Kellogg's has periodically released wacky new spins on the Pop-Tart over the years, although none of them have had quite the same staying power as the original pastries: Pop-Tarts Pastry Swirls, which looked kind of like danishes, came along in the '90s before being discontinued in the early 2000s; Pop-Tarts Snak-Stix, which launched in 2002, only to be swept off shelves in 2003; Pop-Tarts Mini Crisps, bite-sized, unfilled crunchy things which appeared on the scene in 2011 before production dropped from four flavors to two shortly thereafter; and so on and so forth. They've all been pretty gimmicky… but none of them were as quite as spectacularly so as Pop-Tarts Crunch. It looked like this:

Introduced in September of 1994 according to Mr. Breakfast, Pop-Tarts Crunch had the same allure as French Toast Crunch (which, incidentally, hit shelves at roughly the same time): The cereal pieces looked like versions of real-life foods that had been hit by Wayne Szalinski's shrink ray. The self-proclaimed “Pop-Tarts for your spoon” came in two flavors, Strawberry and Brown Sugar Cinnamon — arguably two of the most beloved Pop-Tarts flavors of all time — with each crunchy cereal piece hiding a core of delicious Pop-Tarts-esque filling. A cereal that consisted of itty-bitty Pop-Tarts meant that we could now serve the breakfast of champions to our favorite toys… and even if we were considered “too old” to play with dolls and action figures? It didn't really matter. Tiny food is inherently delightful and adorable, so of course it would inspire a hit song, right?

rsvrdg2 on YouTube

...OK, so maybe that wasn't exactly a hit song. It was, however, a perfect example of the quintessential '90s commercial, which is matched only by its counterpart:

Gaugzilla on YouTube

Yep — that's Marla Sokoloff, aka Gia from Full House. Never underestimate the power of the early career commercial.

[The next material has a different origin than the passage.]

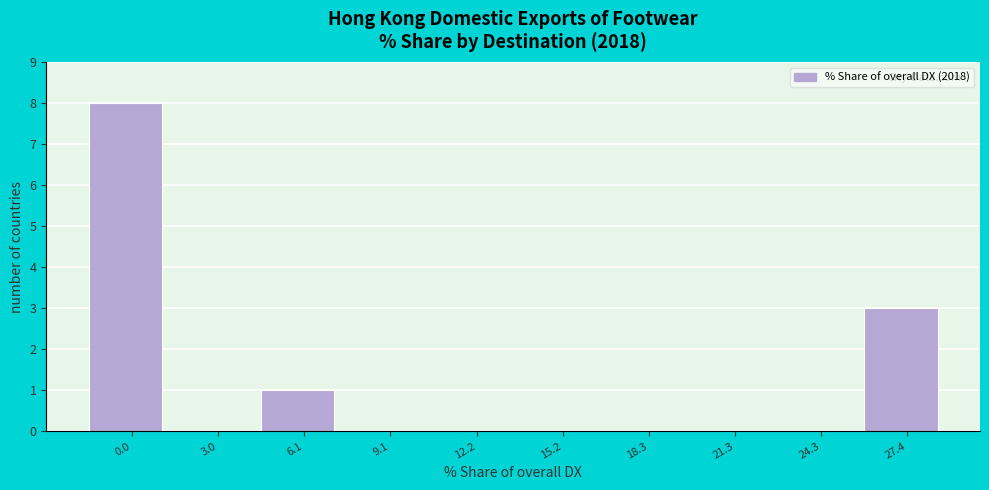

Reading left to right, transcribe all the data shown in this chart.

0.0=8	3.0=0	6.1=1	9.1=0	12.2=0	15.2=0	18.3=0	21.3=0	24.3=0	27.4=3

Alas, though, Pop-Tarts Crunch never caught on. Why? Nobody really knows. I can't imagine that kids didn't want to eat it; on the contrary, it's one of many discontinued foods its followers have found notable enough to campaign for its return. I'm pretty sure it had more to do with what those kids' parents wanted, because let's face it: When it comes to healthy breakfasts, pastries and pastry-inspired foods are very rarely your best options. In any event, it had vanished in 1995, leaving tiny Pop-Tarts Crunch-shaped holes in all of our cereal-loving lives. According to Kellogg's, there aren't any plans to bring it back in the works, either — although I suppose a miracle might always occur. Stranger things have happened, right?

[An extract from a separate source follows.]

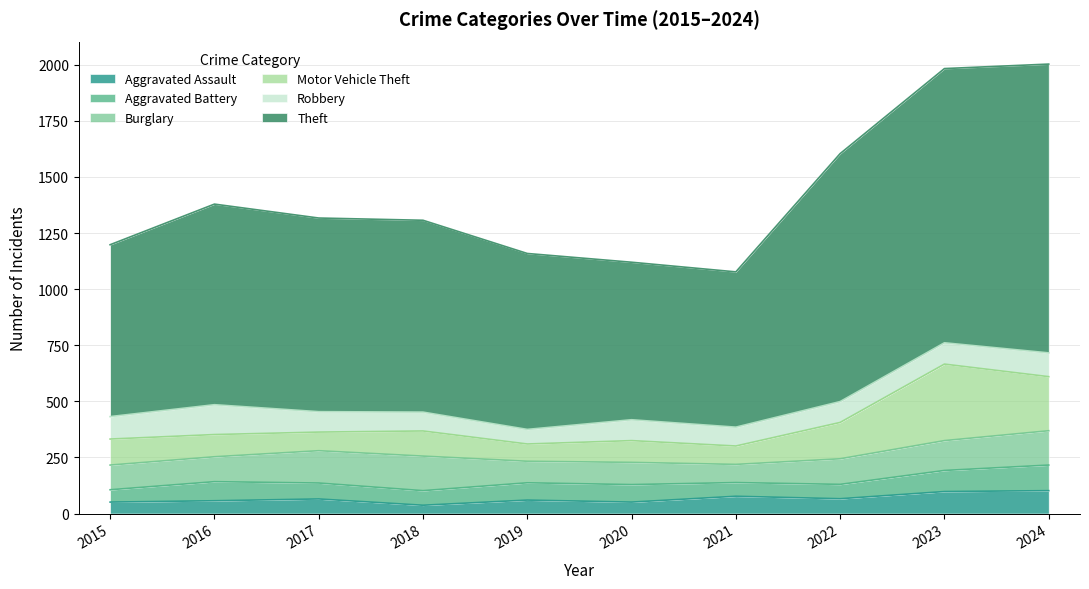

Which series has the largest total across all categories?

Theft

Can you get a hold of Pop-Tarts Crunch today? Not easily — all I could find on eBay was a Pop-Tarts Crunch-shaped fridge magnet, and even if you did find a box, I doubt you'd want to eat a bowl of 20-year-old cereal, anyway. But there are a few other options available that approximate the experience of eating Pop-Tarts Crunch, even if the match isn't exact: Kellogg's Krave cereal, for example, is similar in concept (rectangular pieces of cereal filled with something delicious — chocolate, in this case) — and did I mention that we have a recipe for mini-Pop-Tarts cereal in our archives here at Bustle? Because we do. Is it a little labor intensive? Well, yes — but I would argue that the pay-off of being able to eat a customized version of a lost childhood classic is worth it. Or at least, it's worth it for the kitchen-inclined.

So there you have it: A brief history of the rise and fall of Pop-Tarts Crunch cereal. Now if you'll excuse me, I've got some work to do on that super secret shrink ray I'm working on.

...I mean...

...Blast. I guess my cover's blown now, isn't it? Shhhh. Tell no one.